Thursday, January 23, 2003

Reality is energy recording information. The amount of energy remains the same, so old information is erased as new information is recorded. The thread of time is therefore being woven out of strands pulled from what was previously woven. Time is not a line, but cycles within cycles.

Now is not a point, but what exists. What exists is the energy. The reason we see it as a point is because this energy is traveling at the speed of light and we must quanitize it into packets of logic, called thoughts. As our logical basis increases, it takes less energy to produce each thought. This is one reason time speeds up as we grow older. Now is this quanitization of thought.

Time is a measure of motion, specifically that of an entity relative to its context. As the context is not absolute, it constitutes an opposite direction of time.

The context of any entity is all other entities affected by and affecting the particular object. Whether attraction or repulsion, any two such objects are moving in opposite directions. Therefore the direction of the context, as a whole, is opposite the entity.

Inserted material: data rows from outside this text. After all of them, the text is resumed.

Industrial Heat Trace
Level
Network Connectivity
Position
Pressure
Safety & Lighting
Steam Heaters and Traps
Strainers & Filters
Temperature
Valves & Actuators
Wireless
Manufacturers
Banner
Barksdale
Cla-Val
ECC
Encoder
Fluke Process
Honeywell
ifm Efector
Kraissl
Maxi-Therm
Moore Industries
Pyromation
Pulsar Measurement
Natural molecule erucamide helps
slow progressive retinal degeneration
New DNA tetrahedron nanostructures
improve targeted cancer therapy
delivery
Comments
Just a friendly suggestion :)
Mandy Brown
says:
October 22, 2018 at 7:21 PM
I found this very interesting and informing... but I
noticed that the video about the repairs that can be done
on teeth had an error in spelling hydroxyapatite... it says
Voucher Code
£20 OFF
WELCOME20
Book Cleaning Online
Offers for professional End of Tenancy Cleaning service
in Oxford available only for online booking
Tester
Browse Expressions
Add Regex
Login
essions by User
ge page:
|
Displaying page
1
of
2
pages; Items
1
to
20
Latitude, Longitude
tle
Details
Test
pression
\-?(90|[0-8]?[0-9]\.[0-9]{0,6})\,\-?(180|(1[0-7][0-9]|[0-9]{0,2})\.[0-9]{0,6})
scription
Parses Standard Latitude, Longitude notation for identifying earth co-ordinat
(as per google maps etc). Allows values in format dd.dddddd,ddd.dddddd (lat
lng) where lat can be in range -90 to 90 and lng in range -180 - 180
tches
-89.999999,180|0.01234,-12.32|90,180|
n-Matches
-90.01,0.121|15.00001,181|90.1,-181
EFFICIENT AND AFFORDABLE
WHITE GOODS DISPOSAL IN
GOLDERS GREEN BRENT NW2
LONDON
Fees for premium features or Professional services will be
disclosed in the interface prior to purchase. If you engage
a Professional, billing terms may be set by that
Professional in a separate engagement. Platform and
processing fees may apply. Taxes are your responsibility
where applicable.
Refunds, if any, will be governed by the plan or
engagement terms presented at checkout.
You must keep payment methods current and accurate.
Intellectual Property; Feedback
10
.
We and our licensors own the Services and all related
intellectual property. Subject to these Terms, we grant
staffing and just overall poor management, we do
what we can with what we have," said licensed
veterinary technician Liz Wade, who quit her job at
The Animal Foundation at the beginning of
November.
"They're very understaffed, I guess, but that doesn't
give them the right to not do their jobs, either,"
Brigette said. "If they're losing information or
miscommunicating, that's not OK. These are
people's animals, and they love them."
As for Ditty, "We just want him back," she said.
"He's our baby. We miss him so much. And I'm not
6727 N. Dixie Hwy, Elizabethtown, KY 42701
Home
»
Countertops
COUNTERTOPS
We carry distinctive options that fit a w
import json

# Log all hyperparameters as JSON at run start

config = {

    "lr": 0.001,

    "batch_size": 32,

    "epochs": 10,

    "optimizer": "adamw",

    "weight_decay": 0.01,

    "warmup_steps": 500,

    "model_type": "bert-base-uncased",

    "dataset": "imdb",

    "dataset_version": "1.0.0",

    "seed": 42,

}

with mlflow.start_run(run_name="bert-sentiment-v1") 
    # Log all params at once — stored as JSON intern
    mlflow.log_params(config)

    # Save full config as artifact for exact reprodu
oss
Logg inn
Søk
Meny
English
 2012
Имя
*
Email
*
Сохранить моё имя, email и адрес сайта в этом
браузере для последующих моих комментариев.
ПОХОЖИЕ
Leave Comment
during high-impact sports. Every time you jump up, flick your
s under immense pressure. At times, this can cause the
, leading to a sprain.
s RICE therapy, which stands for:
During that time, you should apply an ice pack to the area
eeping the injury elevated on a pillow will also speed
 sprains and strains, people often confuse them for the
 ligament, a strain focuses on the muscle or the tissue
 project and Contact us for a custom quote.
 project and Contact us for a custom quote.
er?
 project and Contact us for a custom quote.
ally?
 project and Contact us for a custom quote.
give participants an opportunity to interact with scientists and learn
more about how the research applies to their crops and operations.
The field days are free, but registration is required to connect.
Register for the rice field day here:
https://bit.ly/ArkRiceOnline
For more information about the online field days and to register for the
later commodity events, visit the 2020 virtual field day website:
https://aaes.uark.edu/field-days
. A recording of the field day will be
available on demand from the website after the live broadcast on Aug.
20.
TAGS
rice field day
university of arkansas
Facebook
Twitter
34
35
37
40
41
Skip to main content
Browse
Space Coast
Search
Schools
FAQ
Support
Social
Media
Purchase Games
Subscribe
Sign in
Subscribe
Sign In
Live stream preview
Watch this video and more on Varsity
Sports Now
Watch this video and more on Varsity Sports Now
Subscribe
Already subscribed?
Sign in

As individuals, we think of time as proceeding from beginning to end, but our context is going in the opposite direction. For the individual, birth is in the past and death is in the future, but for the process of life, the future is in the next generation and what is past dies.

Consider a factory. The product moves from intiatation to completion, while the future of the factory isn't in the completed product, but what is to be built.

Past and future are a product of subjective perspective. Objectively there is only what exists.

The past is the closed set of what is ordered(completed). Subject to entropy it loses energy. The present is the open set, that which is ordered, but still absorbing energy. The future is the chaos of random energy.

This is essentially complexity theory applied to the function of time, as a whole. The essential phase transition between order and chaos is that of the present as the transition from the chaos of the future into the order of the past and the order of the past giving definition to the potential of the future.

This all may seem obvious from the perspective of modern theory, but a linear, one dimensional view of time prevails in the popular culture and frankly in much of science, as well, from the linear, beginning to end assumptions inherent in Big Bang theory on down.

(Einstein thought gravity would collapse space to a point, but the gravitational process is constantly radiating energy. If gravity is the collapse of spacetime, than radiation would seem to be a factor in its expansion. If they are balanced and space is ultimately euclidian, as evidence seems to suggest, than might a convective process be at work here? The black hole at the center of our galaxy takes in little matter, could it be the eye of the storm, rather than a physical object? While the smooth nature of the background radiation could be the result of vital processes, such as the transition point that this radiation condenses out hydrogen, rather then the result of a distant event. If space expands, but the universe does not, then this expansion would be exerted back onto gravitational systems and provide the energy currently attributed to missing mass.)

When we understand reality primarily as a process which is constantly creating and consuming units, rather then simply in terms of the units themselves, life will begin to make much more sense, from our own mortality and our part in the community on through our political and economic assumptions.